Dr. Rick Hill had no idea how much his life would change on that fateful Friday night when he received a page from Dr. Roger Ohanesian. Roger asked Rick if he would see Christine, a young girl who needed help and had already had three surgeries on her left eye. Rick immediately agreed. Then Roger told him that not only was the patient in Armenia, but that they must leave the following Wednesday. “No problem,” Rick responded.
When people hear this story, they often question Dr. Hill about why he so readily agreed to fly to Armenia on a moment’s notice. “I can tell you there is no thought,” Dr. Hill responds. “Only a feeling of what must be done.”
Dr. Richard A. Hill, Associate Professor of Ophthalmology at the University of California in Irvine, received his medical degree from Northwestern University, Chicago, Illinois, in 1985. Following completion of his residency in ophthalmology in 1989 at Penn State University, College of Medicine, Dr. Hill did a glaucoma fellowship at the Doheny Eye Institute at the University of Southern California, from 1989 to 1990.
Rick and his wife, Melissa, live in Irvine, California, and have two sons, Richard and Travis. The family loves to travel and Dr. Hill actively participates in Soo Bahk Do, a classic Korean martial art. He also loves to juggle.
While pursuing a variety of activities and balancing his energetic family life and challenging medical career, Dr. Hill, the AECP’s most active volunteer physician, has traveled to Armenia more than 20 times at his own expense.
While there, he has conducted thousands of eye exams and performed countless surgeries that have changed the lives of innumerable Armenians, many of them children. Along with the protracted hours he spends performing surgery and examining patients in Armenia, Dr. Hill has developed and written an advanced medical and surgical ophthalmology residency curriculum, recently adopted by Armenia for its medical training programs.
On the last day of his 1998 medical mission in Armenia, Dr. Hill was catching some much-needed sleep before boarding the morning flight back to the States. After a full day of seeing patients, he found himself being gently shaken awake. A family had brought their child, suffering from congenital glaucoma, to the clinic. When they heard about the American doctors and their work in Yerevan, the family traveled all the way from Ukraine. Dr. Hill could not refuse their request for help.
“I have no idea where the energy comes from,” he says. “But it does… and a few minutes later we were back in the operating room.”
What happened next presented Dr. Hill with an immense challenge. “As I passed a small blade across the inside of the eye, the power failed,” he said, adding that because the country was at war at the time, blackout curtains were over the windows so it was extra dark. “If I moved one millimeter the wrong way, I could blind the child. Suddenly, my four-cell krypton diving light, which the Operating Room nurse had sterilized and wrapped in case of an emergency, snapped on and I was able to finish the surgery. Another triumph for Armenian ingenuity.”
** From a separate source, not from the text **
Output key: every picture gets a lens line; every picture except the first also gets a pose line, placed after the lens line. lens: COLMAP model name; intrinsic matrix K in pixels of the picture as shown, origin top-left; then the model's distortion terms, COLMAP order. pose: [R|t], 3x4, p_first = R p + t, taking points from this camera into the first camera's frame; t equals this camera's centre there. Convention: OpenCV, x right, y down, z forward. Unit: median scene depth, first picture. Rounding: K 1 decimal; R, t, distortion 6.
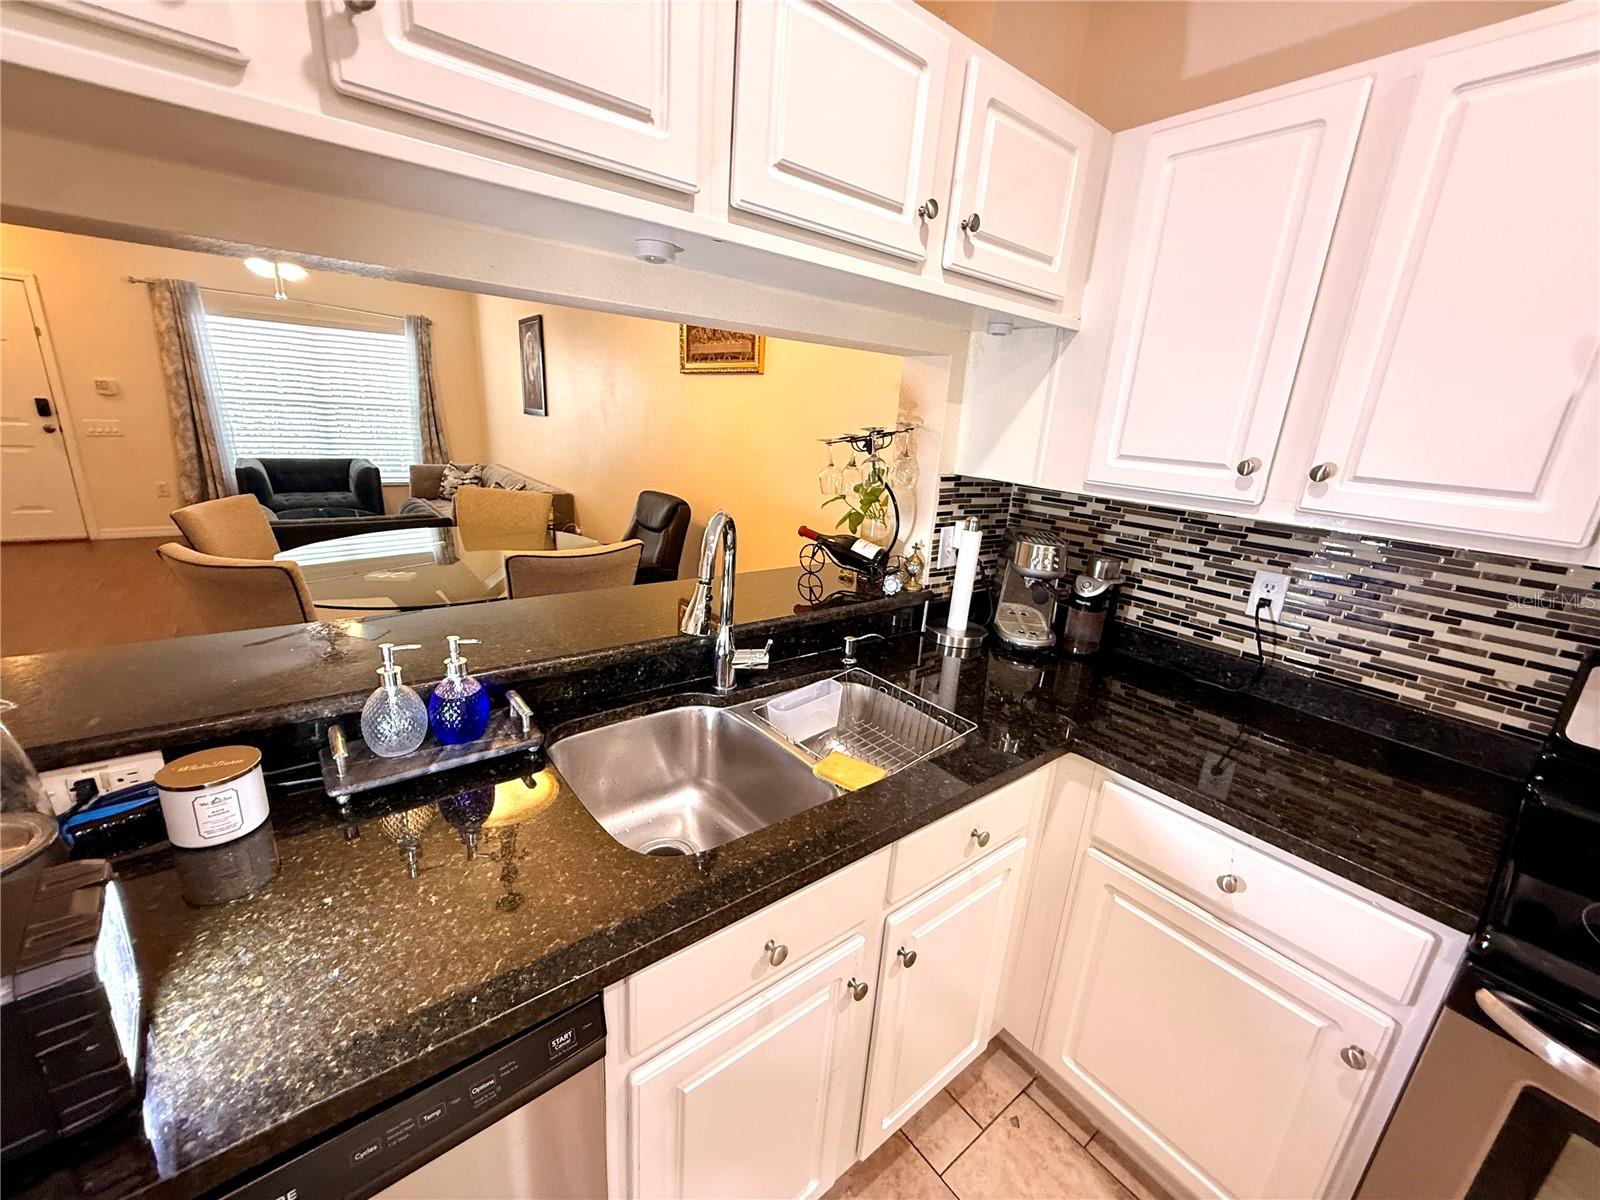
lens RADIAL K [[639.2, 0, 798.7], [0, 639.2, 601.9], [0, 0, 1]] dist [0.000201, -0.000266]
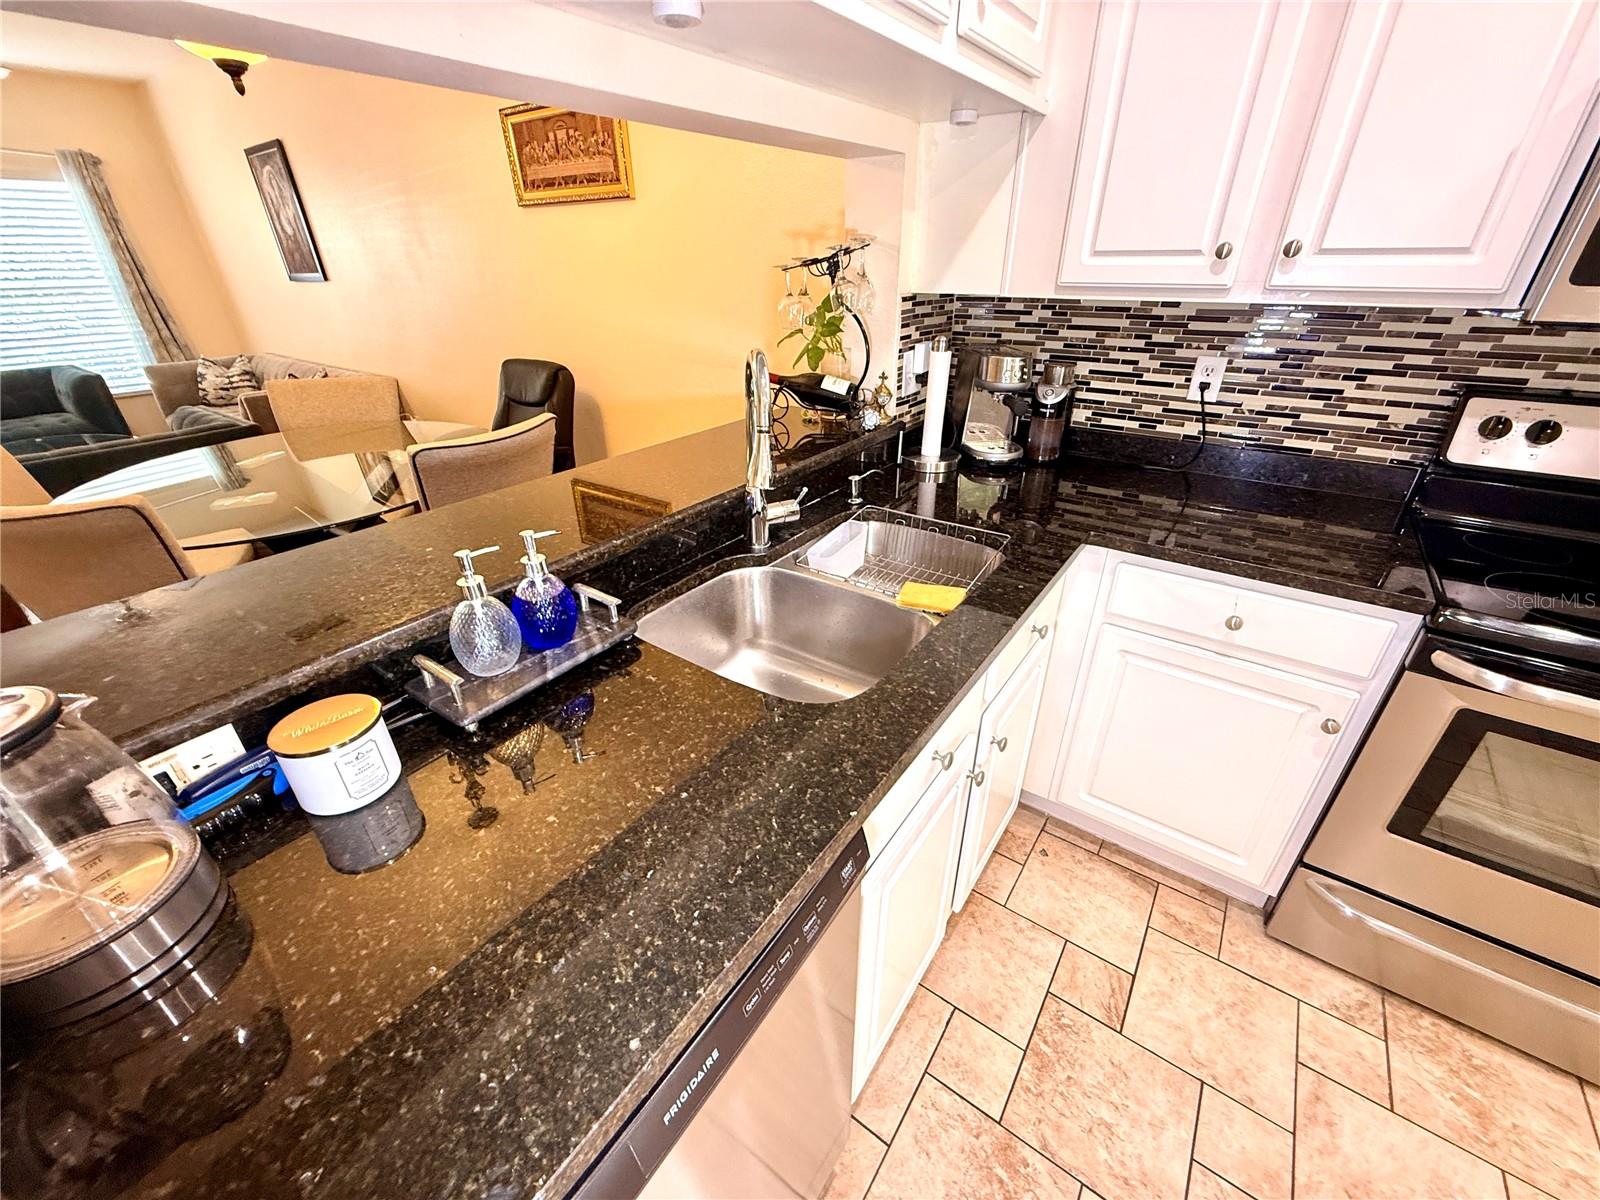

Two years later, Dr. Hill was pulled from a conference and told his patient was asleep in the operating room awaiting an examination. “As I filed past the long rows of watchers, I realized it was the child I operated on two years ago. He had not seen a doctor for two years because I had done the surgery and, of course, all was well. I tried not to let my fear show or my hands shake as I checked the pressure,” he explains. “The pressure was completely normal and, by history, the child was developing excellent vision. The parents were surprised that I would have any concerns. They knew everything was perfect after the surgery.”
“Personally, for me, this was an amazing display of faith,” Dr. Hill recalls. “I think of this child often when I need inspiration or motivation.”
Dr. Hill is a recipient of several National Institutes of Health grants and has served on National Institutes of Health Study Sections. His research efforts focus primarily on the medical and surgical treatment of difficult Glaucomas and his work has resulted in many publications, including an article about the AECP’s experience treating complicated pediatric Glaucomas, which was accepted for publication in the British Journal of Ophthalmology. Based on research productivity, teaching and his efforts in international ophthalmology — especially in Armenia — Dr. Hill was awarded the University of California, Irvine, Faculty Achievement Award.